Derken gelmişiz bile Gırnata'ya.
Alhamra
Alhamra
Sarayı'nı karşıdan görünce yüreğimiz cız etti. Müslümanların en son
terkettikleri bir şehir Gırnata. Geriye kalan sadece Alhamra Sarayı. Ne
var ne yoksa hepsini yakmış yıkmış kirli İsabella. Sierra Nevada
dağlarının eteğine yaslananıyor Gırnata. Başı dumanlı. Aslında eşini
bekleyen bir geline benzermiş Sierra Nevada. Bize duvağını açmadı bu
gelin, kırgınlığı her halinden belliydi.
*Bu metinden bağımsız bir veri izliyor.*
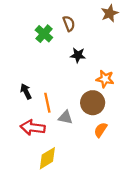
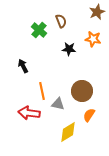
orange star: (105, 79) -> (93, 39), moved
black arrow: (26, 91) -> (23, 66), moved
yellow diamond: (47, 158) -> (68, 132), moved

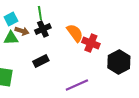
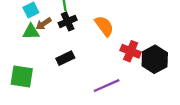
brown arrow: (22, 31) -> (44, 24), turned 128
red cross: (91, 43) -> (131, 51), moved

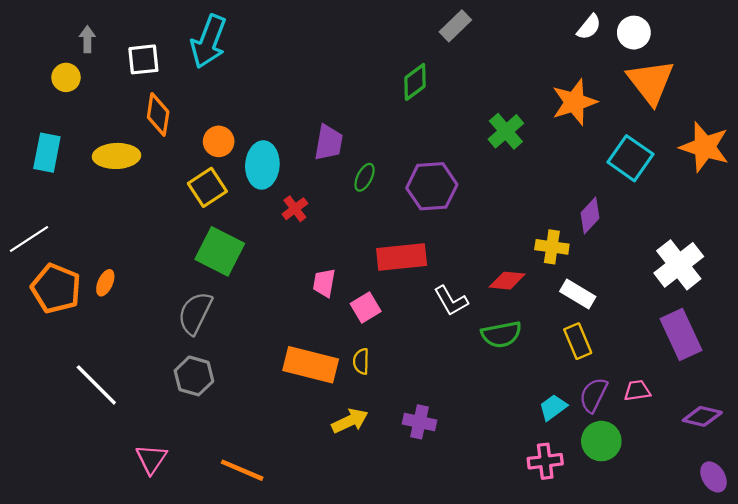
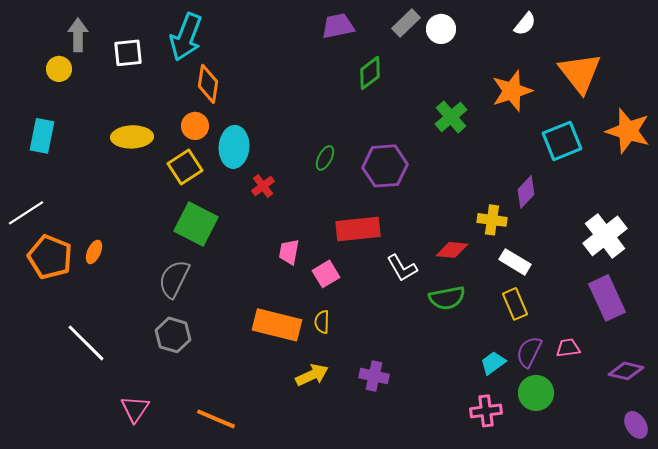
white circle: (634, 33) -> (441, 29), moved
gray arrow: (87, 39) -> (78, 35), size x1.4
orange diamond: (158, 114) -> (208, 84), moved
purple trapezoid: (329, 143) -> (338, 26), moved, turned -112
yellow ellipse: (117, 156) -> (132, 137), moved
cyan square: (630, 158) -> (562, 141), turned 33

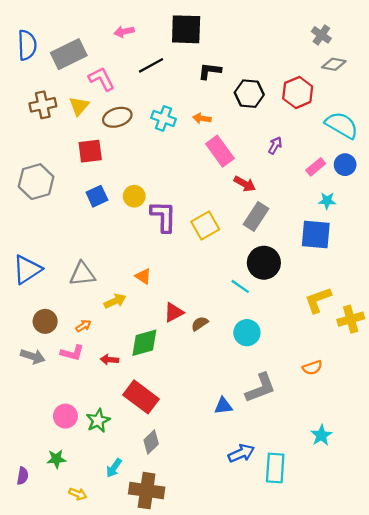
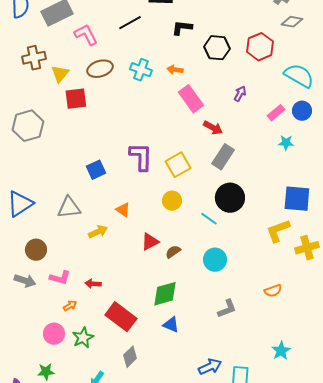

Sevgilisine kavuşamayışının
hasretiyle yanar tutuşurmuş yıllardır. Duvağını açmayışı bundanmış.
Yeni
Gırnata insanın içini karartıyor. Estetiği olmayan üstüste yığılmış
binalar. Yeni olmasına rağmen daracık sokaklar. Ana caddesi hoş bir
görünüme sahip. Elektrik direklerinin tepesinden, sarı ve mavi renklerde
çiçekler sarkmışlar aşağıya doğru. Direklerin içinden yukarıya çıkan
su hortumuyla sulanıyormuş bu çiçekler.
Albayzın
Albayzın
mahallesi. Gırnata'nın olduğu gibi bırakılmış, tahrip edilmemiş bir
mahallesi bu mahalle. Ortaçağ'dan kaldığı söylenen sokak taşları. Mozaik
gibi. Küçük küçük. Bu taşlarla değişik çiçek motifleri yapılmış o
daracık sokalara.
Abdulkadir es-Sufi bu mahallede
bir cami yaptırmış. Alhamra'ya nazır. Cami Albayzın mahallesinin
silüetine uygun olarak yapılmış. Öğle ve ikindi namazlarımızı orada
kıldık. Namazdan sonra camiden ayrıldık. Biraz alış veriş yaptık. Fas
lokantasında Tajin yedik. Kırmızı tüllerle süslenmiş bir lokanta burası,
Fas geleneğini, restoran kültürünü aynen taşımışlar buraya. Yere yakın
masalar ve sandalyeler. Yöresel giysiler içindeki garsonlar... Kültür
elçisi gibi çalışıyorlar. Geleneklerini yaşatıyorlar, tebrik ediyoruz
onları.
Berlin'de Osmanlı geleneğini yaşatan, bu
özelliğiyle kültür elçiliği görevini yapan bir lokanta var mı diye
düşündük ama bulamadık. Avrupalılaşacağız diye geçmişimize ait nemiz var
nemiz yoksa hepsini inkar etmişiz veya ettirmişler. Yeni birşeyimiz de
olmayınca, cıscıbıldak kalıvermişiz ortalıkta.
Sabah
saat tam dokuzda Alhamra'nın önündeydik. Biletlerimiz önceden alındığı
için fazla beklemeden içeriye girdik. Muhteşem bir Saray.Daha girişte
büyüleniyorsunuz. Aslanlı bölüme gelince karşınıza gergef gergef
işlenmiş bir sanat eseri çıkıveriyor. Duvarlarda ''Le hukme illellah''
armaları var. Daha sonra havuzlu bölüm geliyor. Sonra bahçe. O kadar
büyük bir bahçe ki, yürümekle bitiremiyorsunuz. Etrafta suların kemerler
oluşturduğu bölümde sular dans ediyor adeta. İki tarafından sular akan
yolda yürümek ayrı bir zevk. O insanlar cennette yaşamışlar da farkında
değillermiş.
Girişte önceleri cami varmış, hemen önünde de
kocaman bir bahçe. Caminin bahçasine fevkalade kötü görünümlü ve itici
bir saray yaptırmış Kral Carlos. Arenaya benziyor içi, yusyuvarlak. Her
odasında bir görevli var. Saklanılan birşey de yok görünürde, üç beş
resim o kadar. Fotoğraf çekmek yasak. Ne var ki, neyi çekeceksiniz.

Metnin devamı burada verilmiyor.